Tuesday, April 11, 2006

REM sleep and paranormal phenomena

Lindsay links to an interesting article in the Washington Post - Near-Death Experiences Linked to Sleep Cycles:
As many as 10 percent of survivors of heart attacks report having a near-death experience -- such as feelings of transcendence, being surrounded by light or floating outside their bodies.

New research announced yesterday suggests a biological explanation for such phenomena: People with near-death experiences are more likely to have different sleep-wake mechanisms in their brains.

In a study comparing 55 people with near-death experiences with 55 people who had no such experiences, neurologist Kevin Nelson of the University of Kentucky found that people who reported such experiences were also more likely to report a phenomenon known as "REM intrusion," where things normally experienced during sleep carry over into wakefulness. REM is an acronym for rapid eye movement, one of the phases of sleep.

Such people wake up but still feel paralyzed or hear sounds that others do not -- as the vestiges of sleep fall away, those experiences disappear. It is not considered a disorder, but merely a variant of the brain's sleep-wake cycle.

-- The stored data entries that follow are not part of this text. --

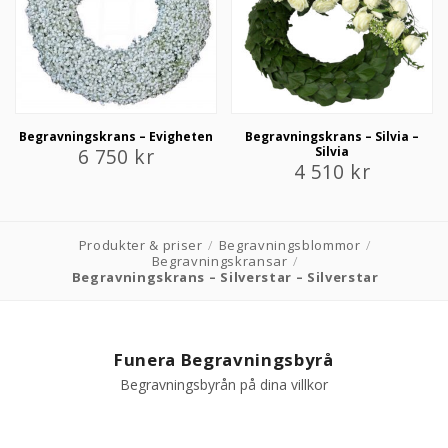
Begravningskrans – Evigheten
Begravningskrans – Silvia –
6 750
kr
Silvia
4 510
kr
Produkter & priser
/
Begravningsblommor
/
Begravningskransar
/
Begravningskrans – Silverstar – Silverstar
Funera Begravningsbyrå
Begravningsbyrån på dina villkor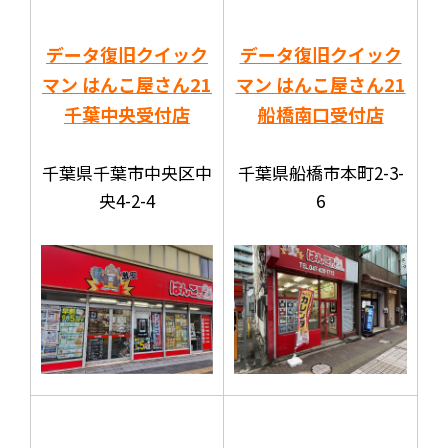
データ復旧クイック
データ復旧クイック
マン はんこ屋さん21
マン はんこ屋さん21
千葉中央受付店
船橋南口受付店
千葉県千葉市中央区中
千葉県船橋市本町2-3-
央4-2-4
6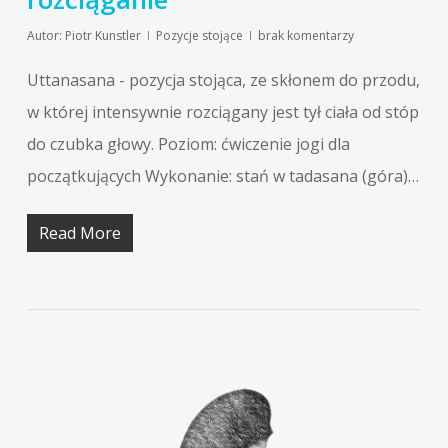
Autor:
Piotr Kunstler
Pozycje stojące
brak komentarzy
Uttanasana - pozycja stojąca, ze skłonem do przodu,
w której intensywnie rozciągany jest tył ciała od stóp
do czubka głowy. Poziom: ćwiczenie jogi dla
początkujących Wykonanie: stań w tadasana (góra)…
Read More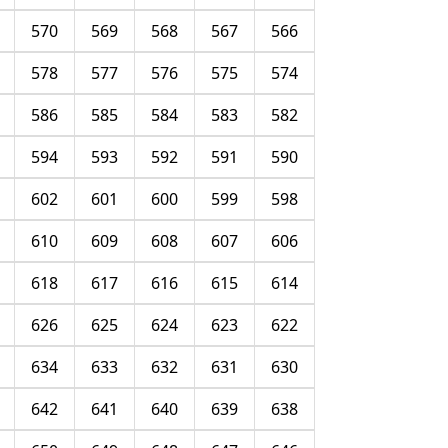
570
569
568
567
566
578
577
576
575
574
586
585
584
583
582
594
593
592
591
590
602
601
600
599
598
610
609
608
607
606
618
617
616
615
614
626
625
624
623
622
634
633
632
631
630
642
641
640
639
638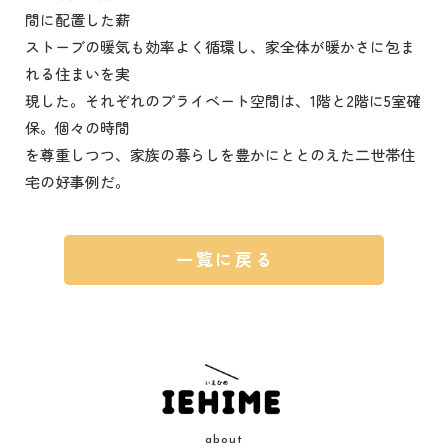
間に配置した薪
ストーブの暖気も効率よく循環し、家全体が暖かさに包ま
れる住まいを実
現した。それぞれのプライベート空間は、1階と2階に5室確
保。個々の時間
を尊重しつつ、家族の暮らしを豊かにととのえた二世帯住
宅の好事例だ。
一覧に戻る
about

Nelson, who published his findings in the journal Neurology, said the extreme fear or feeling of danger brought on by imminent death might trigger the brain mechanism that governs the transition between sleep and wakefulness, leading people to experience various dreamlike phenomena.

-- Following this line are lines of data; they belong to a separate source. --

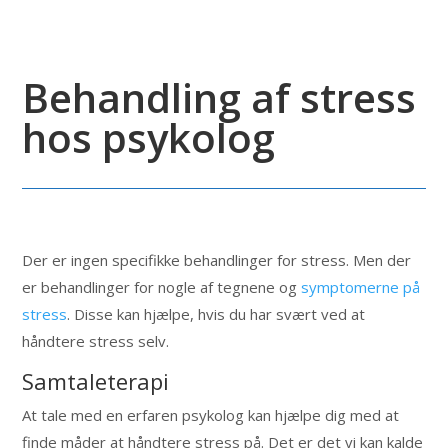
Behandling af stress
hos psykolog
Der er ingen specifikke behandlinger for stress. Men der
er behandlinger for nogle af tegnene og
symptomerne på
stress
. Disse kan hjælpe, hvis du har svært ved at
håndtere stress selv.
Samtaleterapi
At tale med en erfaren psykolog kan hjælpe dig med at
finde måder at håndtere stress på. Det er det vi kan kalde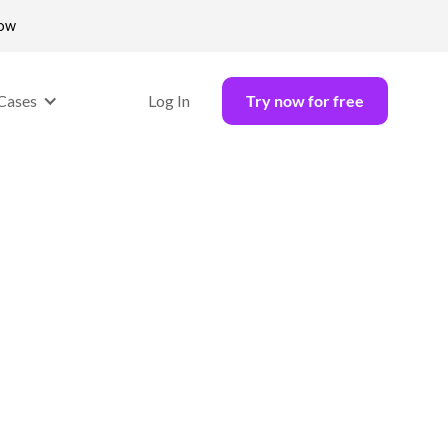
now
Cases
Log In
Try now for free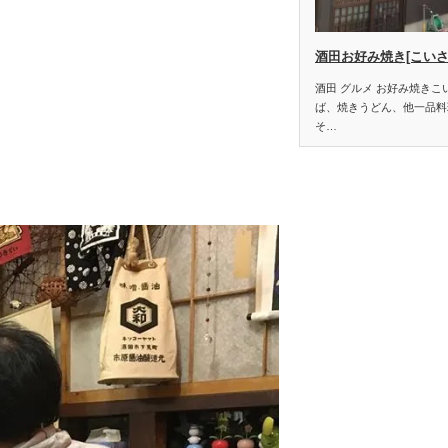
酒田お好み焼き[こいさ
酒田 グルメ お好み焼き
ば、焼きうどん、他一品料
そ…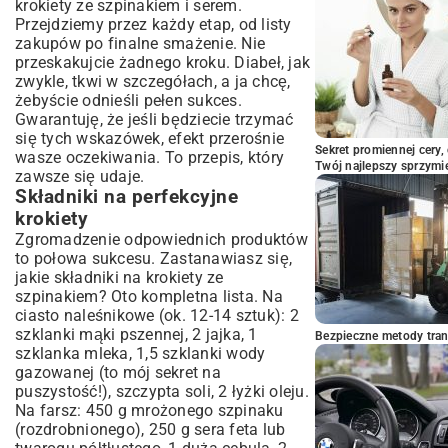
domowych krokietów
krokiety ze szpinakiem i serem.
Przejdziemy przez każdy etap, od listy
zakupów po finalne smażenie. Nie
przeskakujcie żadnego kroku. Diabeł, jak
zwykle, tkwi w szczegółach, a ja chcę,
żebyście odnieśli pełen sukces.
Gwarantuję, że jeśli będziecie trzymać
się tych wskazówek, efekt przerośnie
Sekret promiennej cery,
wasze oczekiwania. To przepis, który
Twój najlepszy sprzymi
zawsze się udaje.
Składniki na perfekcyjne
krokiety
Zgromadzenie odpowiednich produktów
to połowa sukcesu. Zastanawiasz się,
jakie składniki na krokiety ze
szpinakiem? Oto kompletna lista. Na
ciasto naleśnikowe (ok. 12-14 sztuk): 2
szklanki mąki pszennej, 2 jajka, 1
Bezpieczne metody trans
szklanka mleka, 1,5 szklanki wody
gazowanej (to mój sekret na
puszystość!), szczypta soli, 2 łyżki oleju.
Na farsz: 450 g mrożonego szpinaku
(rozdrobnionego), 250 g sera feta lub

The neurologist added that religious and cultural beliefs clearly influenced near-death experiences, and stressed that his findings only spoke to how such a brain mechanism might work, and not why it would work that way.
She also links to the abstract of the paper, a Nature magazine coverage of the connection between near-death experiences and REM sleep and a related article on the connection between sleep paralysis and alien abductions. A year ago, Chris Mooney published a good article on that connection as well:
Our bodies are paralyzed while we undergo REM sleep, and for good reason (lest we act out our dreams and injure ourselves). But in some small number of cases we can actually start to wake up before paralysis wears off, and yet still remain in a dreaming state. What results is hallucination, often of some extremely scary stuff. It appears that humans have always experienced sleep paralysis and sought to explain it, resulting in well known stories of incubi and succubi--demons thought to sexually attack people in their sleep--as well as related tales from other eras and cultures.

2 Comments:

Anonymous Anonymous said...

Serious researchers have dismissed the idea that UFO abductions are merely fantasies propelled by sleep paralysis. Individuals are physically missing during the abduction. Physical procedures are often performed on the abductee that leave observable sequelae.

With NDEs too, the evidence suggests that these are actual experiences by conscious individuals temporarily separated from their bodies -- no matter how difficult such a notion may be to classical neurology -- and not hallucinations of a malfunctioning brain.

9:08 AM  
Blogger Bora Zivkovic said...

Ha? Ha, ha!

It is funny how some people believe the quackery rather than reality. What's the motivation?